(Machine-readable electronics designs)
· · ·
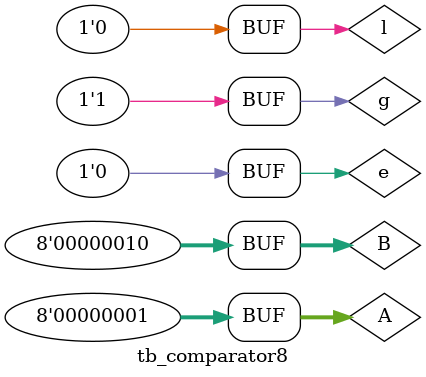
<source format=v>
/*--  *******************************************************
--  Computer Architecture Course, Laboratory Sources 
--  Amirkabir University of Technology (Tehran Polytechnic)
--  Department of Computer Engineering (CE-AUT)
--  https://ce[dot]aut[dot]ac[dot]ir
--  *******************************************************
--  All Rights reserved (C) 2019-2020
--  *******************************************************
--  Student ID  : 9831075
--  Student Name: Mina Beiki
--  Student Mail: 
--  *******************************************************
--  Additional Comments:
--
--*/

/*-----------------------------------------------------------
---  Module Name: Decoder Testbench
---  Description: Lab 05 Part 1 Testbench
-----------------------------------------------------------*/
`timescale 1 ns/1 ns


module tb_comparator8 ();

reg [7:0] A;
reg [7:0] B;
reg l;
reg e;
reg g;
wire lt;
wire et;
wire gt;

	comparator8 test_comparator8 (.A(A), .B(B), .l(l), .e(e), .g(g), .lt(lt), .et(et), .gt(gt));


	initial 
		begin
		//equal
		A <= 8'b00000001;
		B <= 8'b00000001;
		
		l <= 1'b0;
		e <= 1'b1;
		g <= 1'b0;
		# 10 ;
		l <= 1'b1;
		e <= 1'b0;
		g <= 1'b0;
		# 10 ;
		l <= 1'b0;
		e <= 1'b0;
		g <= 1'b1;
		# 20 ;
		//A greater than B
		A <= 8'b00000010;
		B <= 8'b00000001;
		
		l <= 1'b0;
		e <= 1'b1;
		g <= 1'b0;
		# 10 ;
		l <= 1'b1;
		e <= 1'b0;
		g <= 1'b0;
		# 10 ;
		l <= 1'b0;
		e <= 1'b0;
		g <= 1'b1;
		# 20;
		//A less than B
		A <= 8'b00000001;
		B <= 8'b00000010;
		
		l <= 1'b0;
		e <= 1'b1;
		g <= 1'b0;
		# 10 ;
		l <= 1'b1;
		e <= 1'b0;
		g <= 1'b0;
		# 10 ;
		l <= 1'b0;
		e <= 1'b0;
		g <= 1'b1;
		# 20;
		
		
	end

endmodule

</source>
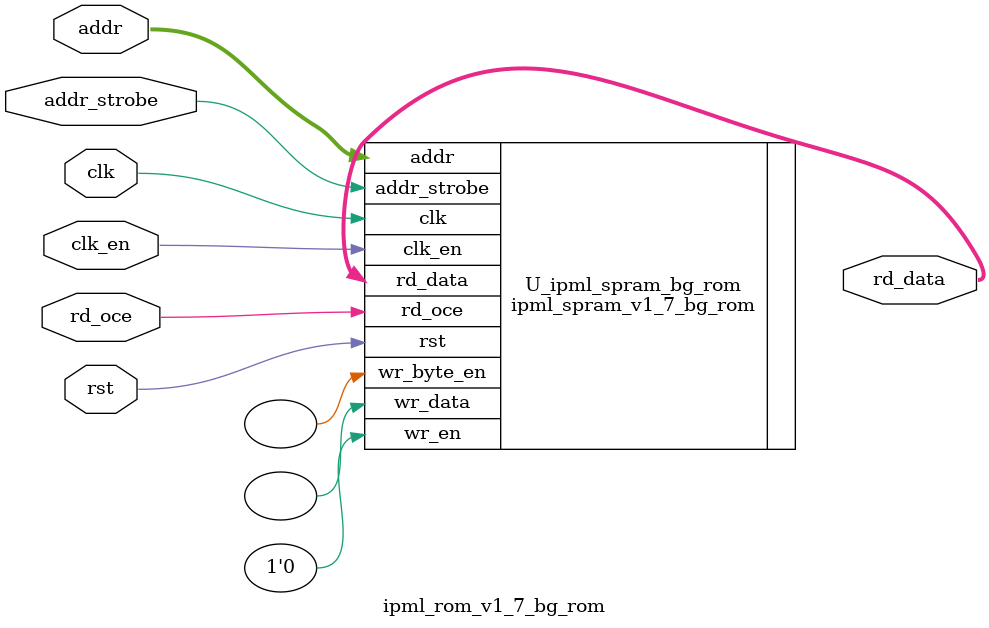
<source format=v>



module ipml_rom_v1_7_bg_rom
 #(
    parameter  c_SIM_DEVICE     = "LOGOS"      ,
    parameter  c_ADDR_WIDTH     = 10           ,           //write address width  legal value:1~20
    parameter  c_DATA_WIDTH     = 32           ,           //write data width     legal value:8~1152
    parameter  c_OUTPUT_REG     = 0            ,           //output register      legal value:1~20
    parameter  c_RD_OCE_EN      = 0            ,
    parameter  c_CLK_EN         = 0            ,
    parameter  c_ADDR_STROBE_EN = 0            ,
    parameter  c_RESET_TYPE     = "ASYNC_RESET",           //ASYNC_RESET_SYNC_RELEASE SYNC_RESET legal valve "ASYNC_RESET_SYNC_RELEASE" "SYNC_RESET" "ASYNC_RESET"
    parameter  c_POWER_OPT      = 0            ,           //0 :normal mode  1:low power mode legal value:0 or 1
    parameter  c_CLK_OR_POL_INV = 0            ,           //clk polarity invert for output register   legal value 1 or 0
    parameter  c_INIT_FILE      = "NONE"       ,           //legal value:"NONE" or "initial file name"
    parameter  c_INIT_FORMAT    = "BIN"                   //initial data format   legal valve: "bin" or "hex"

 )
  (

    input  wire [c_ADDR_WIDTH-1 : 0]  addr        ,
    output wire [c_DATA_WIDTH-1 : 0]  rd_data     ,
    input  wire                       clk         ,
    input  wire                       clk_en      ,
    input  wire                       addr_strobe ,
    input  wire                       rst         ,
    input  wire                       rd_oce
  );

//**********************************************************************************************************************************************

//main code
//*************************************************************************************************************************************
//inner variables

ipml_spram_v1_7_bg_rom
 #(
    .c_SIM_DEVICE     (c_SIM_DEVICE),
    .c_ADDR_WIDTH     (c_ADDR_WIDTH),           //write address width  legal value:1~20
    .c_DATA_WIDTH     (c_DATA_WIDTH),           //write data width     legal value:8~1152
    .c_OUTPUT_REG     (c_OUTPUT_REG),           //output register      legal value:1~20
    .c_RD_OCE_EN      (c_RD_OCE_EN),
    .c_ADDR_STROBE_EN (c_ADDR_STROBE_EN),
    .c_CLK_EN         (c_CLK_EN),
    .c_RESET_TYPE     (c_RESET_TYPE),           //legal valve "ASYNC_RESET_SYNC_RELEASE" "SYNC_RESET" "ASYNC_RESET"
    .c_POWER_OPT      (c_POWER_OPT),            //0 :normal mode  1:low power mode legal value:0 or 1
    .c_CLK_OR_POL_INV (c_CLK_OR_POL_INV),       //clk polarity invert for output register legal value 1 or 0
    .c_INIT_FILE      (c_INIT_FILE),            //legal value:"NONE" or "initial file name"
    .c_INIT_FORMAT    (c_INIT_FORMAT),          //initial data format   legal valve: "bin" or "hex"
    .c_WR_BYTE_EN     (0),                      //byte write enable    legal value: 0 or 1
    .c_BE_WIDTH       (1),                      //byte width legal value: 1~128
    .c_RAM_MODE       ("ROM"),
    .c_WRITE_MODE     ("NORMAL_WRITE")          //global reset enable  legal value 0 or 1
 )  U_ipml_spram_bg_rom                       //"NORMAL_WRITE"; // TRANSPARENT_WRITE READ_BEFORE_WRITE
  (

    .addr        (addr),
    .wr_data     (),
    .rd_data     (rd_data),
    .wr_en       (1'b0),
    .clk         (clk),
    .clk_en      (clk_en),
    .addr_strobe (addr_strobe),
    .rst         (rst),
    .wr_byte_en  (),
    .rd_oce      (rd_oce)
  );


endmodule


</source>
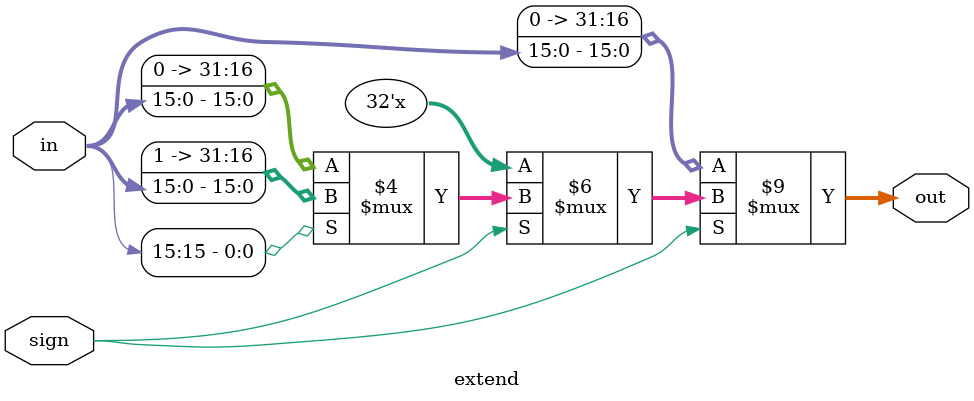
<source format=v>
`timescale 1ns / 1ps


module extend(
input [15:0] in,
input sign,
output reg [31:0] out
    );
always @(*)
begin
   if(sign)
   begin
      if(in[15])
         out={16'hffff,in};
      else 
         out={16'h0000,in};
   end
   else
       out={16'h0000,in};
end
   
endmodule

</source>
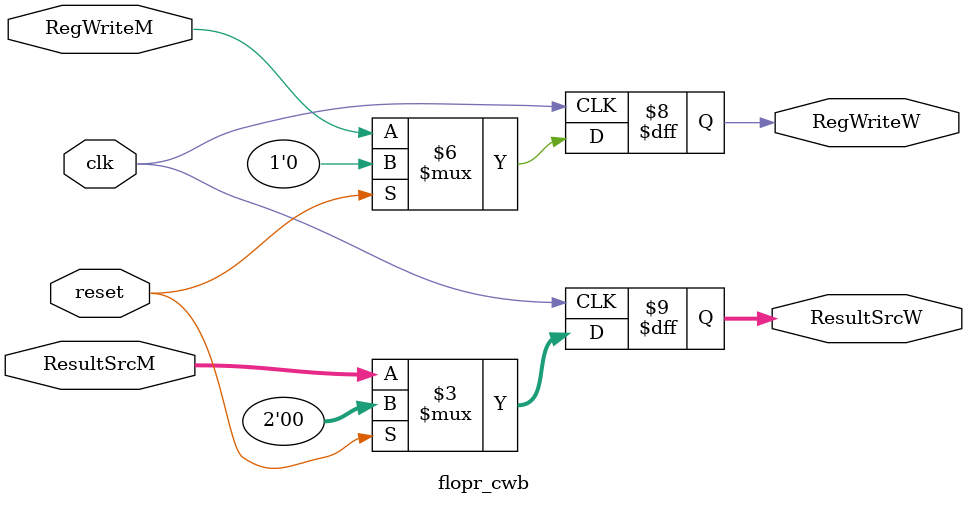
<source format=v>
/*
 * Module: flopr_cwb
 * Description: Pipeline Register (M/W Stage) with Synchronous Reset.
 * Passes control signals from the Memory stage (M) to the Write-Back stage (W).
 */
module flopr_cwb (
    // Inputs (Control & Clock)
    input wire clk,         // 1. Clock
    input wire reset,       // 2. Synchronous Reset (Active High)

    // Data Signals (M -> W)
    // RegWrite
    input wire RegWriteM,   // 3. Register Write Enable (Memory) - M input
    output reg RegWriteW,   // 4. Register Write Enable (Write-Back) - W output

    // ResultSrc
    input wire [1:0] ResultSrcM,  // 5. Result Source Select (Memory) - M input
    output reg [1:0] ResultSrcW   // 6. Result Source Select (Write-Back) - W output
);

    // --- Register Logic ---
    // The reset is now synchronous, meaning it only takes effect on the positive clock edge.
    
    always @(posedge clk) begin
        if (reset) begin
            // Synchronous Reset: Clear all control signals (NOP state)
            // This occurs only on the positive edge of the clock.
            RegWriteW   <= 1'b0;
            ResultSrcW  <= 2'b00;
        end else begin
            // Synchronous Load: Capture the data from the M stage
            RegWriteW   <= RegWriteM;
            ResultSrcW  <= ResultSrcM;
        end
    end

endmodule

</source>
· · ·
[EXERCISE OBJECTIVE]:
Write out every entry above exactly as it stands, minus the pictures.

[THE ANSWER]:
<source format=v>
/*--  *******************************************************
--  Computer Architecture Course, Laboratory Sources 
--  Amirkabir University of Technology (Tehran Polytechnic)
--  Department of Computer Engineering (CE-AUT)
--  https://ce[dot]aut[dot]ac[dot]ir
--  *******************************************************
--  All Rights reserved (C) 2019-2020
--  *******************************************************
--  Student ID  : 9831075
--  Student Name: Mina Beiki
--  Student Mail: 
--  *******************************************************
--  Additional Comments:
--
--*/

/*-----------------------------------------------------------
---  Module Name: Decoder Testbench
---  Description: Lab 05 Part 1 Testbench
-----------------------------------------------------------*/
`timescale 1 ns/1 ns


module tb_comparator8 ();

reg [7:0] A;
reg [7:0] B;
reg l;
reg e;
reg g;
wire lt;
wire et;
wire gt;

	comparator8 test_comparator8 (.A(A), .B(B), .l(l), .e(e), .g(g), .lt(lt), .et(et), .gt(gt));


	initial 
		begin
		//equal
		A <= 8'b00000001;
		B <= 8'b00000001;
		
		l <= 1'b0;
		e <= 1'b1;
		g <= 1'b0;
		# 10 ;
		l <= 1'b1;
		e <= 1'b0;
		g <= 1'b0;
		# 10 ;
		l <= 1'b0;
		e <= 1'b0;
		g <= 1'b1;
		# 20 ;
		//A greater than B
		A <= 8'b00000010;
		B <= 8'b00000001;
		
		l <= 1'b0;
		e <= 1'b1;
		g <= 1'b0;
		# 10 ;
		l <= 1'b1;
		e <= 1'b0;
		g <= 1'b0;
		# 10 ;
		l <= 1'b0;
		e <= 1'b0;
		g <= 1'b1;
		# 20;
		//A less than B
		A <= 8'b00000001;
		B <= 8'b00000010;
		
		l <= 1'b0;
		e <= 1'b1;
		g <= 1'b0;
		# 10 ;
		l <= 1'b1;
		e <= 1'b0;
		g <= 1'b0;
		# 10 ;
		l <= 1'b0;
		e <= 1'b0;
		g <= 1'b1;
		# 20;
		
		
	end

endmodule

</source>
<source format=v>



module ipml_rom_v1_7_bg_rom
 #(
    parameter  c_SIM_DEVICE     = "LOGOS"      ,
    parameter  c_ADDR_WIDTH     = 10           ,           //write address width  legal value:1~20
    parameter  c_DATA_WIDTH     = 32           ,           //write data width     legal value:8~1152
    parameter  c_OUTPUT_REG     = 0            ,           //output register      legal value:1~20
    parameter  c_RD_OCE_EN      = 0            ,
    parameter  c_CLK_EN         = 0            ,
    parameter  c_ADDR_STROBE_EN = 0            ,
    parameter  c_RESET_TYPE     = "ASYNC_RESET",           //ASYNC_RESET_SYNC_RELEASE SYNC_RESET legal valve "ASYNC_RESET_SYNC_RELEASE" "SYNC_RESET" "ASYNC_RESET"
    parameter  c_POWER_OPT      = 0            ,           //0 :normal mode  1:low power mode legal value:0 or 1
    parameter  c_CLK_OR_POL_INV = 0            ,           //clk polarity invert for output register   legal value 1 or 0
    parameter  c_INIT_FILE      = "NONE"       ,           //legal value:"NONE" or "initial file name"
    parameter  c_INIT_FORMAT    = "BIN"                   //initial data format   legal valve: "bin" or "hex"

 )
  (

    input  wire [c_ADDR_WIDTH-1 : 0]  addr        ,
    output wire [c_DATA_WIDTH-1 : 0]  rd_data     ,
    input  wire                       clk         ,
    input  wire                       clk_en      ,
    input  wire                       addr_strobe ,
    input  wire                       rst         ,
    input  wire                       rd_oce
  );

//**********************************************************************************************************************************************

//main code
//*************************************************************************************************************************************
//inner variables

ipml_spram_v1_7_bg_rom
 #(
    .c_SIM_DEVICE     (c_SIM_DEVICE),
    .c_ADDR_WIDTH     (c_ADDR_WIDTH),           //write address width  legal value:1~20
    .c_DATA_WIDTH     (c_DATA_WIDTH),           //write data width     legal value:8~1152
    .c_OUTPUT_REG     (c_OUTPUT_REG),           //output register      legal value:1~20
    .c_RD_OCE_EN      (c_RD_OCE_EN),
    .c_ADDR_STROBE_EN (c_ADDR_STROBE_EN),
    .c_CLK_EN         (c_CLK_EN),
    .c_RESET_TYPE     (c_RESET_TYPE),           //legal valve "ASYNC_RESET_SYNC_RELEASE" "SYNC_RESET" "ASYNC_RESET"
    .c_POWER_OPT      (c_POWER_OPT),            //0 :normal mode  1:low power mode legal value:0 or 1
    .c_CLK_OR_POL_INV (c_CLK_OR_POL_INV),       //clk polarity invert for output register legal value 1 or 0
    .c_INIT_FILE      (c_INIT_FILE),            //legal value:"NONE" or "initial file name"
    .c_INIT_FORMAT    (c_INIT_FORMAT),          //initial data format   legal valve: "bin" or "hex"
    .c_WR_BYTE_EN     (0),                      //byte write enable    legal value: 0 or 1
    .c_BE_WIDTH       (1),                      //byte width legal value: 1~128
    .c_RAM_MODE       ("ROM"),
    .c_WRITE_MODE     ("NORMAL_WRITE")          //global reset enable  legal value 0 or 1
 )  U_ipml_spram_bg_rom                       //"NORMAL_WRITE"; // TRANSPARENT_WRITE READ_BEFORE_WRITE
  (

    .addr        (addr),
    .wr_data     (),
    .rd_data     (rd_data),
    .wr_en       (1'b0),
    .clk         (clk),
    .clk_en      (clk_en),
    .addr_strobe (addr_strobe),
    .rst         (rst),
    .wr_byte_en  (),
    .rd_oce      (rd_oce)
  );


endmodule


</source>
<source format=v>
`timescale 1ns / 1ps


module extend(
input [15:0] in,
input sign,
output reg [31:0] out
    );
always @(*)
begin
   if(sign)
   begin
      if(in[15])
         out={16'hffff,in};
      else 
         out={16'h0000,in};
   end
   else
       out={16'h0000,in};
end
   
endmodule

</source>
<source format=v>
/*
 * Module: flopr_cwb
 * Description: Pipeline Register (M/W Stage) with Synchronous Reset.
 * Passes control signals from the Memory stage (M) to the Write-Back stage (W).
 */
module flopr_cwb (
    // Inputs (Control & Clock)
    input wire clk,         // 1. Clock
    input wire reset,       // 2. Synchronous Reset (Active High)

    // Data Signals (M -> W)
    // RegWrite
    input wire RegWriteM,   // 3. Register Write Enable (Memory) - M input
    output reg RegWriteW,   // 4. Register Write Enable (Write-Back) - W output

    // ResultSrc
    input wire [1:0] ResultSrcM,  // 5. Result Source Select (Memory) - M input
    output reg [1:0] ResultSrcW   // 6. Result Source Select (Write-Back) - W output
);

    // --- Register Logic ---
    // The reset is now synchronous, meaning it only takes effect on the positive clock edge.
    
    always @(posedge clk) begin
        if (reset) begin
            // Synchronous Reset: Clear all control signals (NOP state)
            // This occurs only on the positive edge of the clock.
            RegWriteW   <= 1'b0;
            ResultSrcW  <= 2'b00;
        end else begin
            // Synchronous Load: Capture the data from the M stage
            RegWriteW   <= RegWriteM;
            ResultSrcW  <= ResultSrcM;
        end
    end

endmodule

</source>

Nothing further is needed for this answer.